**Problem statement:** Every picture is to be removed, and all the data is to be copied exactly.

**Recorded information:**
=====
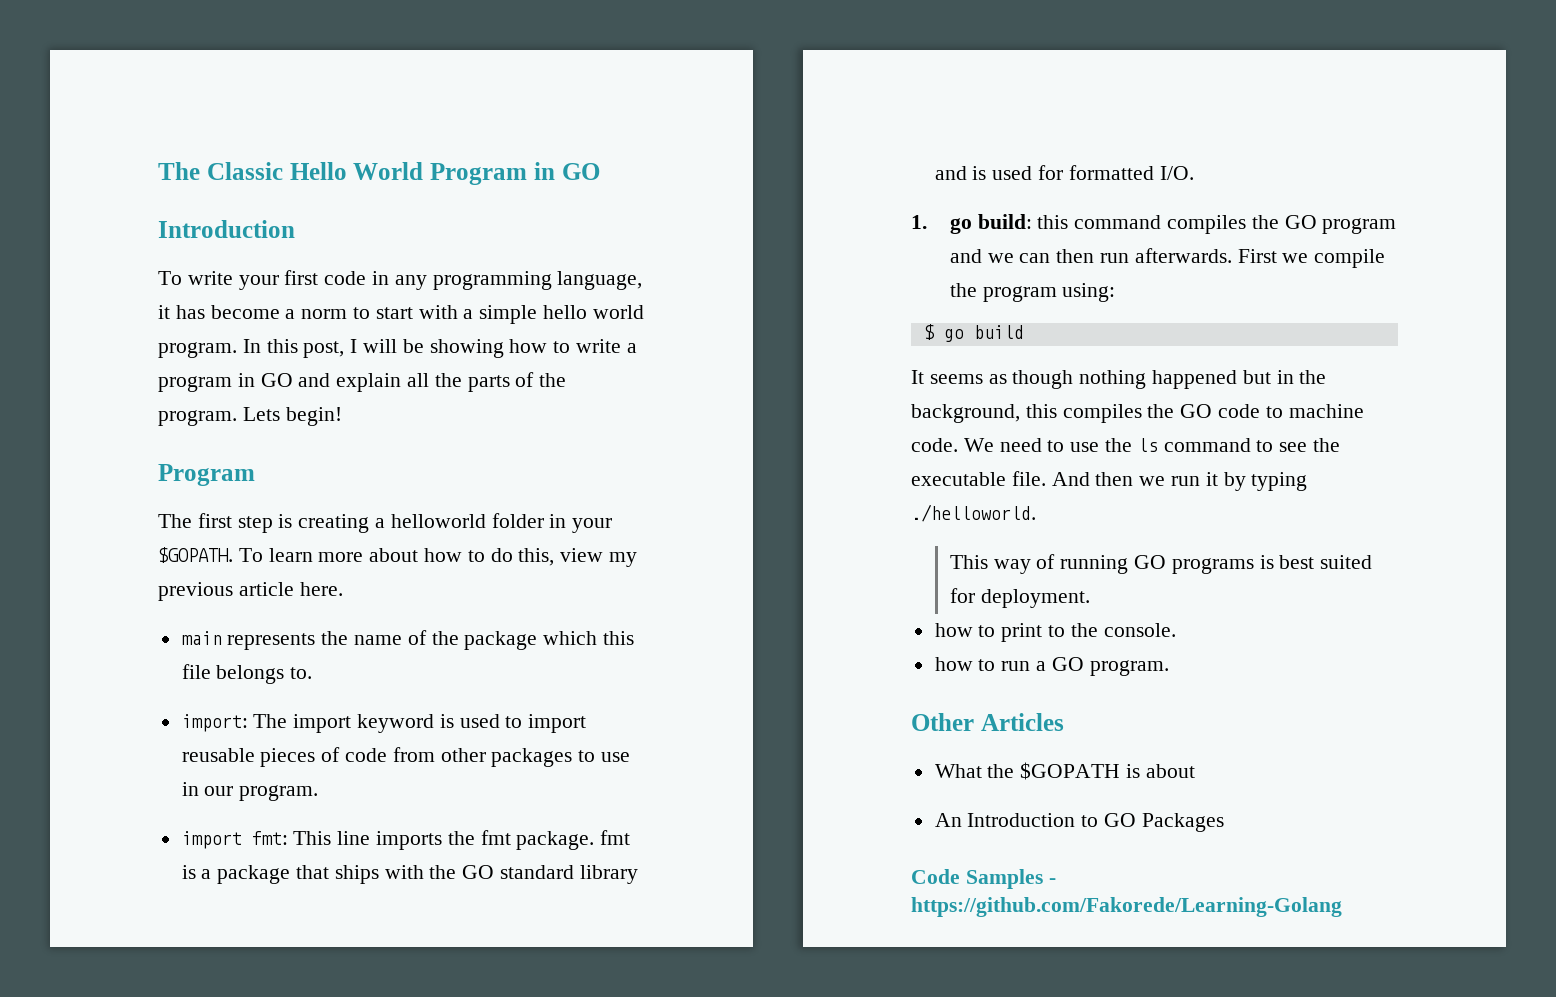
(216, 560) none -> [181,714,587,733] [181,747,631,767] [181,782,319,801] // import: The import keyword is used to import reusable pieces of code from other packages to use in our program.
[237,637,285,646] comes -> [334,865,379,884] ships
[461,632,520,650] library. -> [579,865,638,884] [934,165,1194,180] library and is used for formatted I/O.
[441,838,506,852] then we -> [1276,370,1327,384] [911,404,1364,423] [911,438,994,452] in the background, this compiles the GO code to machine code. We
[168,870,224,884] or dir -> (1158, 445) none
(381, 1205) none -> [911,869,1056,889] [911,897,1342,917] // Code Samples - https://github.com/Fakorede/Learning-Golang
=====
**Response box:**
(216, 560) none -> [181,714,587,733] [181,747,631,767] [181,782,319,801] // import: The import keyword is used to import reusable pieces of code from other packages to use in our program.
[237,637,285,646] comes -> [334,865,379,884] ships
[461,632,520,650] library. -> [579,865,638,884] [934,165,1194,180] library and is used for formatted I/O.
[441,838,506,852] then we -> [1276,370,1327,384] [911,404,1364,423] [911,438,994,452] in the background, this compiles the GO code to machine code. We
[168,870,224,884] or dir -> (1158, 445) none
(381, 1205) none -> [911,869,1056,889] [911,897,1342,917] // Code Samples - https://github.com/Fakorede/Learning-Golang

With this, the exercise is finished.